TPN Ganjar-Mahfud MD resah atas beredarnya informasi dugaan transaksi tidak wajar yang turut membawa nama Menteri Pertahanan (Menhan) Prabowo Subianto dalam rencana pembelian 12 pesawat Mirage bekas dari Qatar. Sejumlah lembaga seperti Komisi Pemberantasan Korupsi (KPK), Badan Pemeriksa Keuangan (BPK), hingga Komisi I DPR didesak turun tangan mendalami informasi tersebut.
Deputi Hukum TPN Ganjar-Mahfud, Todung Mulya Lubis mengaku resah atas informasi menyangkut dugaan transaksi tidak wajar dalam rencana pembelian 12 pesawat Mirage. Apalagi, akademisi Connie Rahakundini Bakrie menduga ada janji kickback sebesar 7 persen dari total dana transaksi melebihi USD50 juta. Kejanggalan Todung semakin menjadi setelah mendengar kabar temuan telegram terkait transaksi mencurigakan dalam investigasi Group of States Against Corruption (GRECO) yang berbasis di Uni Eropa.
“Saya membaca copy dari telegram tersebut dan menurut saya ini sangat serius. Apalagi kita bicara dalam konteks pemberantasan korupsi, transparansi, dan akuntabilitas. Kalau betul, nah ini memang satu skandal ya,” ujar Todung di Medcen TPN Ganjar-Mahfud, Jakarta Pusat, Minggu (11/2/2024).
Meski informasi itu masih perlu dilakukan konfirmasi, Todung merasa gundah. “Kok kita belum bisa memberantas transaksi-transaksi mencurigakan seperti ini?” katanya.
Pesawat bekas itu sejatinya hendak dihibahkan oleh Qatar ke Indonesia. Menhan saat itu Juwono Sudarsono menolak hibah pesawat tersebut lantaran mahal biaya perawatan. Todung merasa janggal Prabowo berencana membeli pesawat bekas tersebut. Apalagi pembelian itu turut melibatkan pihak ketiga yakni perusahaan broker asal Ceko.
Terlepas dari itu, dia mengapresiasi penyelidikan yang dilakukan GRECO. Dia pun meminta lembaga di Indonesia seperti KPK, BPK, hingga Komisi I DPR turun tangan mendalami temuan tersebut. “Menyerukan kepada KPK untuk ikut serta menyelidiki transaksi janggal ini. KPK sudah membaca berita ini, setidaknya KPK harus mengambil inisiatif mencari tahu dan ikut terlibat dalam penyelidikan,” ujar Todung. “BPK harus melakukan audit.

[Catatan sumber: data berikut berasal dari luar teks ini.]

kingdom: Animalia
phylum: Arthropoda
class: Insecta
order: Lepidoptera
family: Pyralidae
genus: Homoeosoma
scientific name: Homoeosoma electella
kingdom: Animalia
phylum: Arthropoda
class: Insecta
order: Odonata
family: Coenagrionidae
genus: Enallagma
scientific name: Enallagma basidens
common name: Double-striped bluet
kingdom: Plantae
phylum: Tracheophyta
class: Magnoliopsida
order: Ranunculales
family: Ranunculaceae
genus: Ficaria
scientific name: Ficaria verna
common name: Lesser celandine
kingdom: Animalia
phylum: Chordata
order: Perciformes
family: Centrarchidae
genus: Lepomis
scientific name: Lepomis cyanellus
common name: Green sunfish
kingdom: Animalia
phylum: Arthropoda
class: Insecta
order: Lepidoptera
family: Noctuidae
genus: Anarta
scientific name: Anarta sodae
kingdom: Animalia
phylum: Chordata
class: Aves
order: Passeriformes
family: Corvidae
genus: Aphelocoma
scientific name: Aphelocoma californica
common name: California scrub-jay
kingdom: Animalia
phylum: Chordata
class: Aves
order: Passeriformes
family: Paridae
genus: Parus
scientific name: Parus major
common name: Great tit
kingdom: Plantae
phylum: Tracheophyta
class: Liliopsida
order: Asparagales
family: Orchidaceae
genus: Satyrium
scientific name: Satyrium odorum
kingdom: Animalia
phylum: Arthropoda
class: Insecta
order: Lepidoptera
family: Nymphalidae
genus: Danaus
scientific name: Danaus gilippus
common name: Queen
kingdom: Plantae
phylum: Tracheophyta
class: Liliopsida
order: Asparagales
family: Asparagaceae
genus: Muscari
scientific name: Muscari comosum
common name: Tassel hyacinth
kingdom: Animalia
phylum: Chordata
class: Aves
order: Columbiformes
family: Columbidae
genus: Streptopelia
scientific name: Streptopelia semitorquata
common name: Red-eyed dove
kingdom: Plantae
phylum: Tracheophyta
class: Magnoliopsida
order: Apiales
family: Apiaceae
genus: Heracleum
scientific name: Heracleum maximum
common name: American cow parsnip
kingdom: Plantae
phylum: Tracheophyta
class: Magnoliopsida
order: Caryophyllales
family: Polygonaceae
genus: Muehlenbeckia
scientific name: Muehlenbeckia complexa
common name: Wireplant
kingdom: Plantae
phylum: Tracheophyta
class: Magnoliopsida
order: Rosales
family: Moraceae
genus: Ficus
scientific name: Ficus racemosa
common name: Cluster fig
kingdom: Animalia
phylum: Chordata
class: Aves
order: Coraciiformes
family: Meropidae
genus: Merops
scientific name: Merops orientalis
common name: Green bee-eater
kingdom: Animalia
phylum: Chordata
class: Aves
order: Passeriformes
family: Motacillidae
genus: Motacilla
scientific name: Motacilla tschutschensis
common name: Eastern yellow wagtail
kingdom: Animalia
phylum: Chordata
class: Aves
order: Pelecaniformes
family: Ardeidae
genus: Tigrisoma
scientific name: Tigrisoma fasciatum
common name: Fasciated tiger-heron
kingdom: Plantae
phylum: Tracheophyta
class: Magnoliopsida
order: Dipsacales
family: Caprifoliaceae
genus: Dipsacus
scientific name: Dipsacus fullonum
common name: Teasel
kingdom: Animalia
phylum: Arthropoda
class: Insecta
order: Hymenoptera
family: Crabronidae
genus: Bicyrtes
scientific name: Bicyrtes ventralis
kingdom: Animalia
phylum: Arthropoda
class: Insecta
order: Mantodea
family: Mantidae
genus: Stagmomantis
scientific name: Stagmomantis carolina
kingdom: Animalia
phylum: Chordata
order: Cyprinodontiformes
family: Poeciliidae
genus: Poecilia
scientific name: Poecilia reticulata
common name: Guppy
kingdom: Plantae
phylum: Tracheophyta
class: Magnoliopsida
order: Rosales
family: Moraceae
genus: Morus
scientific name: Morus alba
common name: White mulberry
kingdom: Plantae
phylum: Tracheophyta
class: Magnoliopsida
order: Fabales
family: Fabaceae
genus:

Kementerian Pertahanan itu kan berada di bawah Komisi I DPR, maka lembaga parlemen didesak segera bekerja. Transaksi yang sangat kontroversial ini seharusnya menjadi isu, menjadi perhatian dari Komisi I DPR. Nah, kenapa Komisi I tidak mengambil langkah-langkah?” katanya. (jon)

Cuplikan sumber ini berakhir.